Copy out every line of text from the entries below word for word, without the picture markers.

(Text read from each page)
········

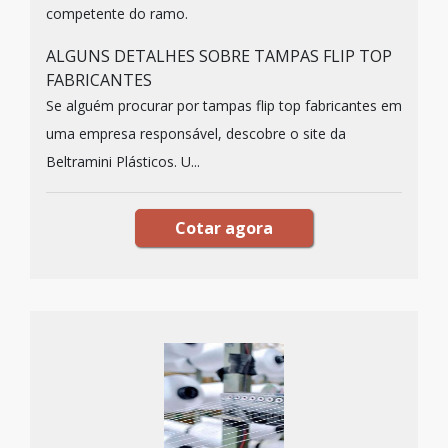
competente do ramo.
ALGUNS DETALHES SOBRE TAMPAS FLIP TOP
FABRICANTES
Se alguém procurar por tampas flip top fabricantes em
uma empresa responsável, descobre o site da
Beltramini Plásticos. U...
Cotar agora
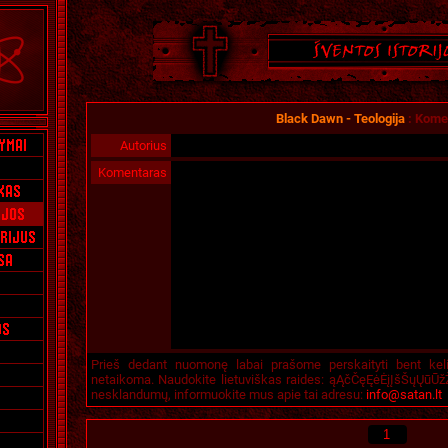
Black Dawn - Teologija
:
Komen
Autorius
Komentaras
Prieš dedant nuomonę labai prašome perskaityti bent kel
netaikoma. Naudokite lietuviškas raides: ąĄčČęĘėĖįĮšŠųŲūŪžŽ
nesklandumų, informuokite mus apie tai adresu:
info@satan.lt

········

Finished task »
competente do ramo.
ALGUNS DETALHES SOBRE TAMPAS FLIP TOP
FABRICANTES
Se alguém procurar por tampas flip top fabricantes em
uma empresa responsável, descobre o site da
Beltramini Plásticos. U...
Cotar agora
Black Dawn - Teologija
:
Komen
Autorius
Komentaras
Prieš dedant nuomonę labai prašome perskaityti bent kel
netaikoma. Naudokite lietuviškas raides: ąĄčČęĘėĖįĮšŠųŲūŪžŽ
nesklandumų, informuokite mus apie tai adresu:
info@satan.lt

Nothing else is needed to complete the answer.